I continued feeling great all throughout the course. My Garmin said 1:45 at the first half. I knew the bigger hills were in the second half, and they were. Almost all of Mile 17 was a long slog up a surprisingly steep residential road in Druid Hills, and then there was the infamous Mile 23 climb out of Piedmont Park up 12th Street. You exit the park and look up and up and up and can't believe you're going up there. Then once you get up, after a brief reprieve, the last two miles to the finish are another long grind uphill, though thankfully not as steep as the 12th Street one. But I am proud to say I ran the entire course, and passed people on all of the hills. In fact, I was pretty much passing people all the way through the second half. My time at 20 miles was 2:42, which meant I had almost an hour to run six miles if I wanted a BQ time. I DID want a BQ time, and I was feeling so good I decided to go for it, and push even harder as long as I could. I don't know how that was even possible -- maybe I just had a good day? -- but it is a great, great feeling to find your body able to do what you want it to do and have it feel, not quite effortless, but almost effortless. I remember that from my first BQ marathon too. It makes all the 3:30 a.m. alarm clocks and saying "No thanks" to dessert for the last year worth it. (Yeah, this last week was an exception but thankfully the cumulative effect of all the months before it won out, and I am now all kinds of motivated to eat clean in the month between now and Boston.) I felt like an Amazon warrior cruising up those hills and chicking guys right and left. I'm pretty sure I was smiling for some of my race pictures, which is rare! Especially the end ones where I totally knew I was going to qualify.
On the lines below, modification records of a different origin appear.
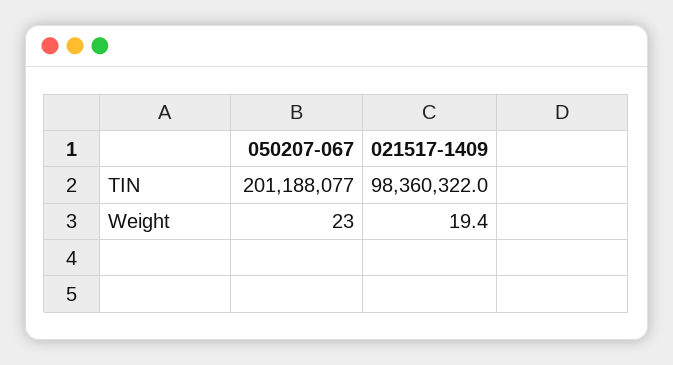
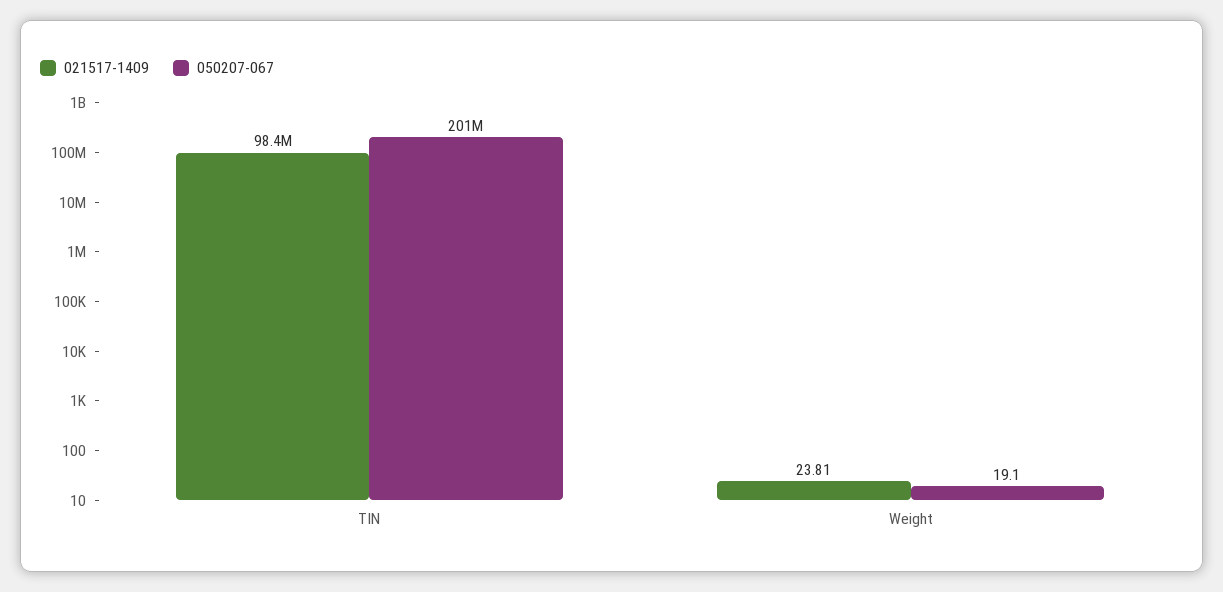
  {
    "050207-067": {
      "TIN": 201188077,
-     "Weight": 23
+     "Weight": 19.1
    },
    "021517-1409": {
      "TIN": 98360322,
-     "Weight": 19.4
+     "Weight": 23.81
    }
  }

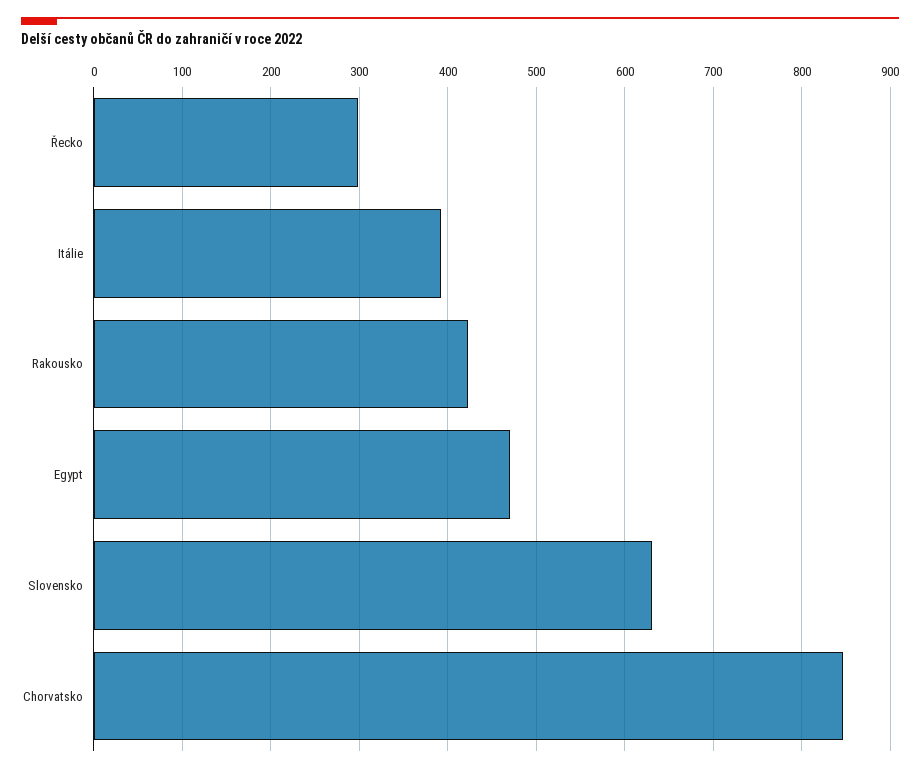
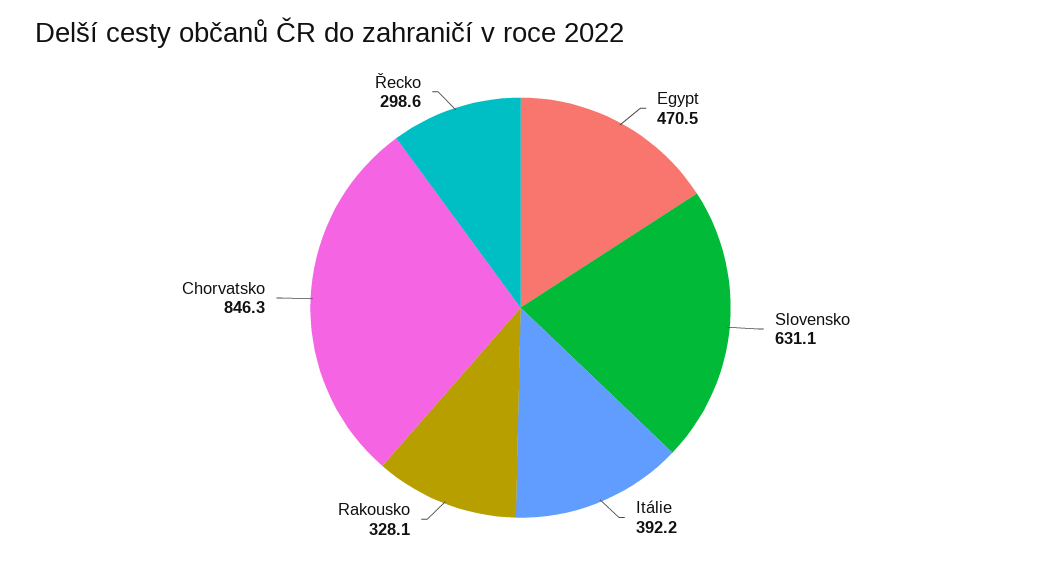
  {
    "Řecko": 298.6,
    "Itálie": 392.2,
-   "Rakousko": 420,
+   "Rakousko": 328.1,
    "Egypt": 470.5,
    "Slovensko": 631.1,
    "Chorvatsko": 846.3
  }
This marathon also has the best finish line announcer I have ever seen. He called out names and numbers and found cool things to say about almost every finisher, and he kept it up for hours. As I came into the finish line chute, which was downhill, I tried to sprint. He got all excited and started yelling, "There's a finish! There's a finish!" and then my calves spasmed, both of them at the same time, and I almost fell and had to slow down. Oh well. I finished with a time of 3:35:49, my third best time ever and good for a BQ, and picked up my medal (too big, barely able to fit in my display case), and then ate. Chocolate milk, a banana, pretzels, M&M's, a Kind bar, and a cup of mandarin oranges. There was plenty of food although it wasn't the buffet kind of finish line food that I have gotten spoiled with recently.
After everyone else finished, we stopped at Atlanta's gourmet donut shop (one strawberries-and-creme, one chocolate banana fritter), and then went out for post-race dinner at a taqueria once everyone had showered and put their feet up for a while. I had a chicken-stuffed avocado, an enchilada, beans and rice, and chips and salsa, and then a baklava sundae from another diner on the way back to the airport. The food was delicious but my stomach was an uncomfortable churning mess during my 2-hour flight back to Detroit. Oh well, it was worth it!
In summary, a great weekend: beautiful city, beautiful course, BQ, awesome new friend. I totally recommend the Georgia Marathon for 50-staters and for anyone who enjoys big urban races and hills.